The anti-Uber force is now four strong.

Lyft

Three months after Lyft and China’s Didi Kuaidi inked a deal, the ride-hailing apps are adding two more brethren in what is amounting to an international counterattack against the rapid expansion of Uber.

Ola Cabs, an Indian startup that operates in 102 cities, and GrabTaxi, which extends to six southeast Asian countries, announced on Thursday they are joining the strategic partnership with Lyft and Didi Kuaidi. The four will roll out joint products beginning early next year. So if U.S. travelers land in India or Malaysia, they can order an Ola or GrabTaxi cab directly from the Lyft app. And vice versa.

For the quartet of well-funded startups, it’s a tacit admission that their growth is capped within their respective regions. And, more critically, it’s a concession that linking arms is the best shot at rivaling the better-funded Uber, which is not relenting in its bid for global reach.
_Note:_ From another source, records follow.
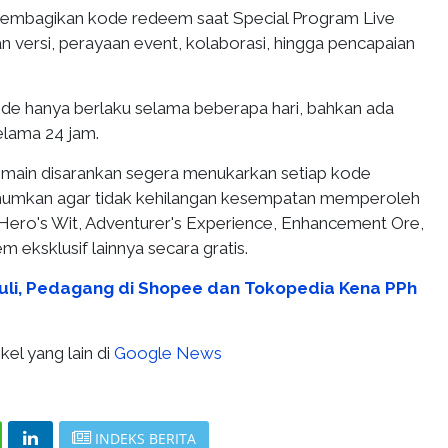
membagikan kode redeem saat Special Program Live
 versi, perayaan event, kolaborasi, hingga pencapaian
de hanya berlaku selama beberapa hari, bahkan ada
elama 24 jam.
pemain disarankan segera menukarkan setiap kode
umkan agar tidak kehilangan kesempatan memperoleh
ero's Wit, Adventurer's Experience, Enhancement Ore,
m eksklusif lainnya secara gratis.
Juli, Pedagang di Shopee dan Tokopedia Kena PPh
kel yang lain di
Google News
INDEKS BERITA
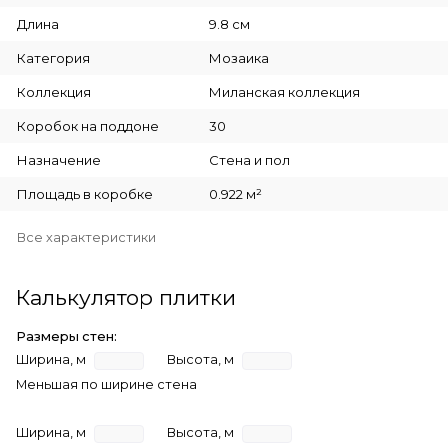
Длина
9.8 см
Категория
Мозаика
Коллекция
Миланская коллекция
Коробок на поддоне
30
Назначение
Стена и пол
Площадь в коробке
0.922 м²
Все характеристики
Калькулятор плитки
Размеры стен:
Ширина, м
Высота, м
Меньшая по ширине стена
Ширина, м
Высота, м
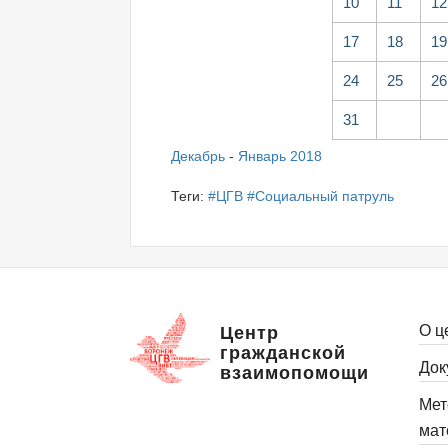
10
11
12
17
18
19
24
25
26
31
Декабрь
-
Январь 2018
Теги:
#ЦГВ
#Социальный патруль
О ц
Центр
гражданской
Док
взаимопомощи
Мет
мат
“This is the major next step for our global ride-sharing strategy,” said Lyft President John Zimmer. “For Asia, partnering is the smartest expansion strategy.”

Zimmer added that his new partners’ knowledge of local regulatory dynamics is another key reason. This is particularly important for Asian countries, which have thorny payments processing rules. Left unsaid is that Ola and GrabTaxi aren’t likely to concede turf if Lyft tries to enter. Besides, it’s busy fighting off Uber: The startup is planning to raise another $2.1 billion at a valuation of $62.5 billion, according to a Bloomberg report on Thursday.

GrabTaxi has raised around $680 million and Ola has raised over $1 billion; SoftBank Capital and Tiger Global Management have put money in both. Incidentally, Bloomberg’s report on Thursday names Tiger as an investor in Uber.

When Lyft partnered with Didi Kuaidi, that included a $100 million investment from the Chinese company into its American counterpart. There’s no investment this time around, Lyft said.

Earlier this week, Didi Kuaidi put out figures that it commands 90 percent of the ride-hailing market in Beijing. Last month, Lyft said it had a run rate of $1 billion — but that’s deceptive since that figure uses gross revenue, before rider discounts and the substantial payout to drivers. Bloomberg reported that Lyft saw net revenue of $46.7 million in the first half of the year with losses of $127 million. Lyft declined to comment on that.

Zimmer also batted away a question that today’s news portends a potential merger. “Not necessarily. We’re very focused on the U.S.,” he said. “Our plan is to be a standalone business.”